Search the material for "center" and show all lines that contain it.

▶ Material provided:

####################

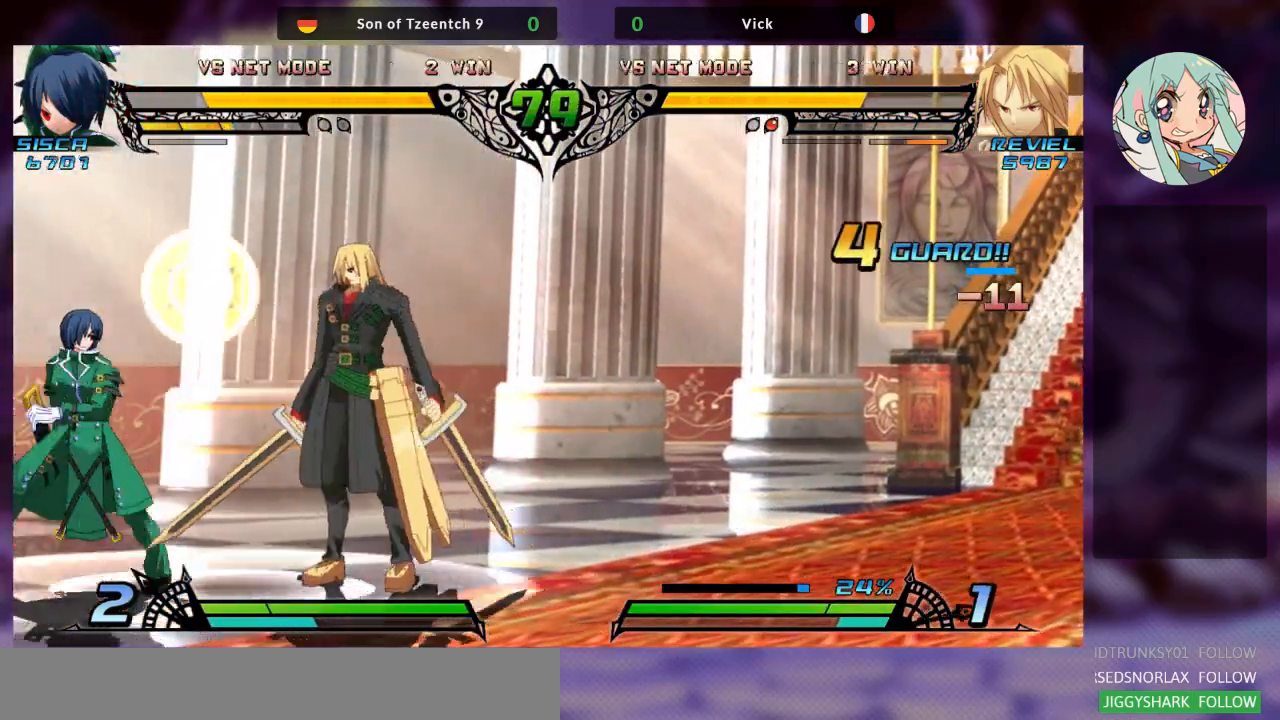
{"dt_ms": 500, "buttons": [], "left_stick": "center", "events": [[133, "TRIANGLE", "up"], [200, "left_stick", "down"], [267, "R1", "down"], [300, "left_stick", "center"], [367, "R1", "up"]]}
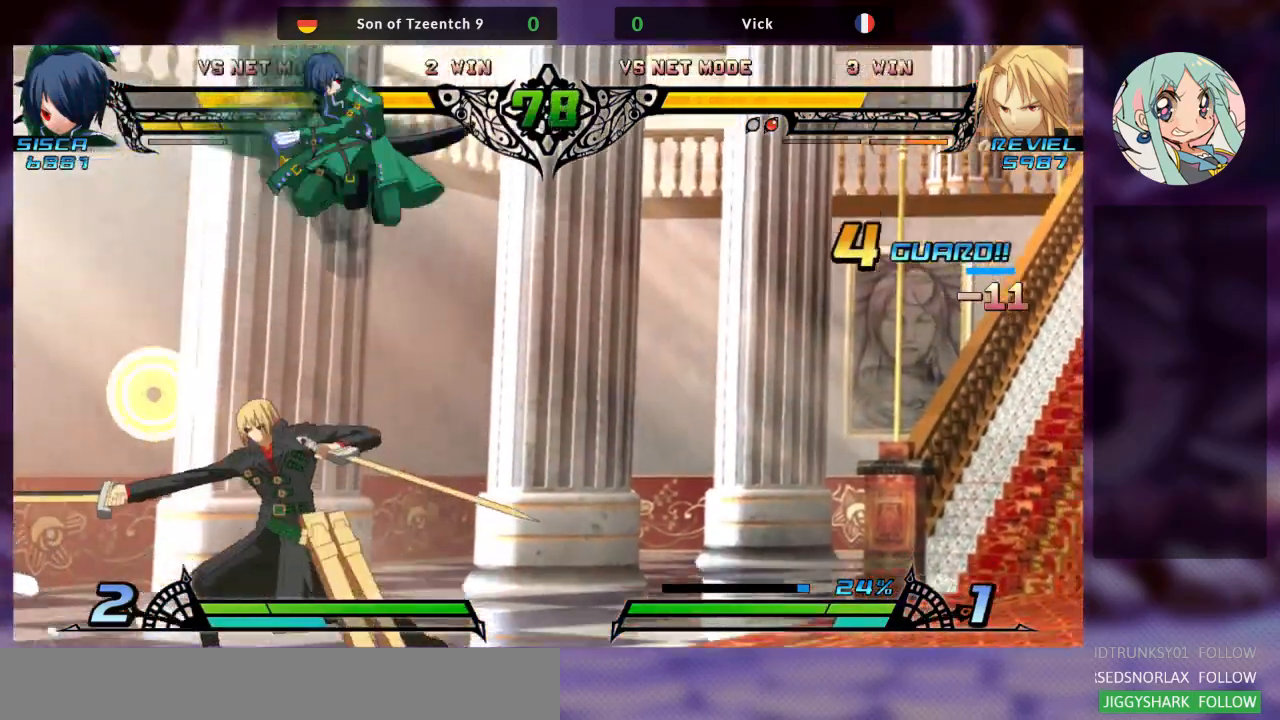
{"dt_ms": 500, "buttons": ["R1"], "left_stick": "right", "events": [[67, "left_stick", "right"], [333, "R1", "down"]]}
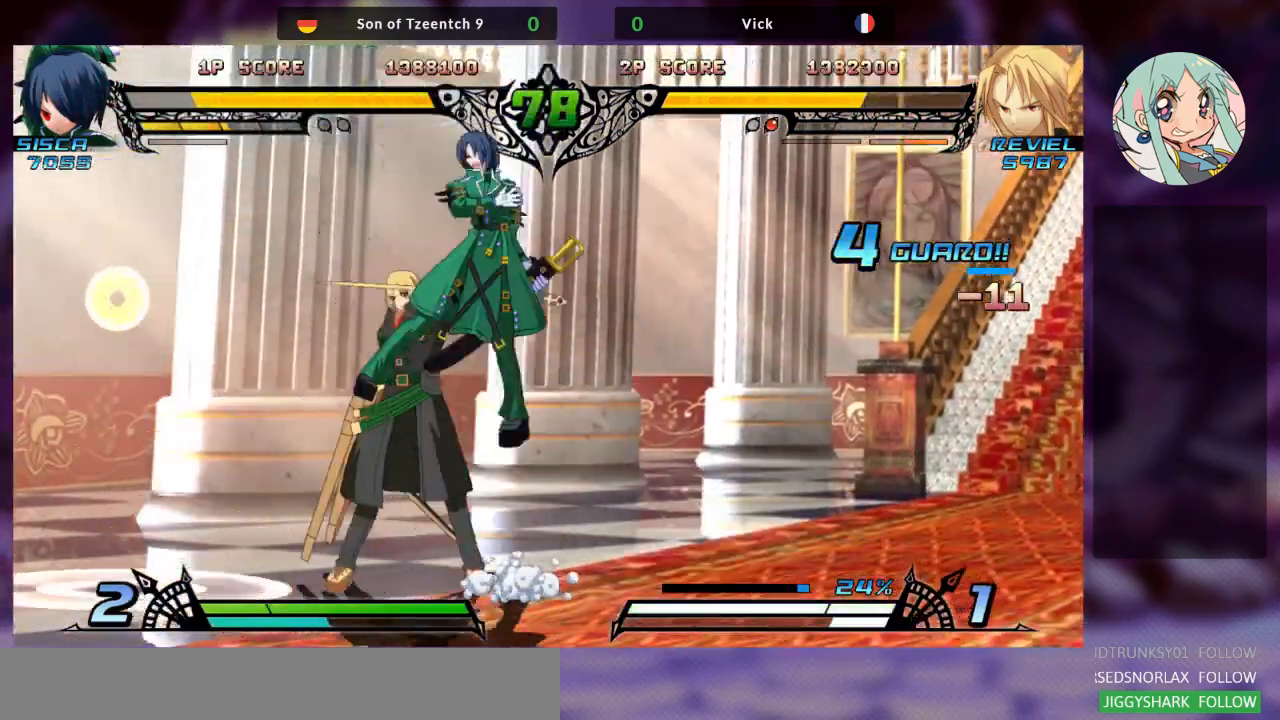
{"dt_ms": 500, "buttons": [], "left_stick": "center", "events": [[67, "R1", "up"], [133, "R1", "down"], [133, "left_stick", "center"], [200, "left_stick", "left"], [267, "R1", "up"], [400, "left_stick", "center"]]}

####################

▶ Result of the exercise:
{"dt_ms": 500, "buttons": [], "left_stick": "center", "events": [[133, "TRIANGLE", "up"], [200, "left_stick", "down"], [267, "R1", "down"], [300, "left_stick", "center"], [367, "R1", "up"]]}
{"dt_ms": 500, "buttons": [], "left_stick": "center", "events": [[67, "R1", "up"], [133, "R1", "down"], [133, "left_stick", "center"], [200, "left_stick", "left"], [267, "R1", "up"], [400, "left_stick", "center"]]}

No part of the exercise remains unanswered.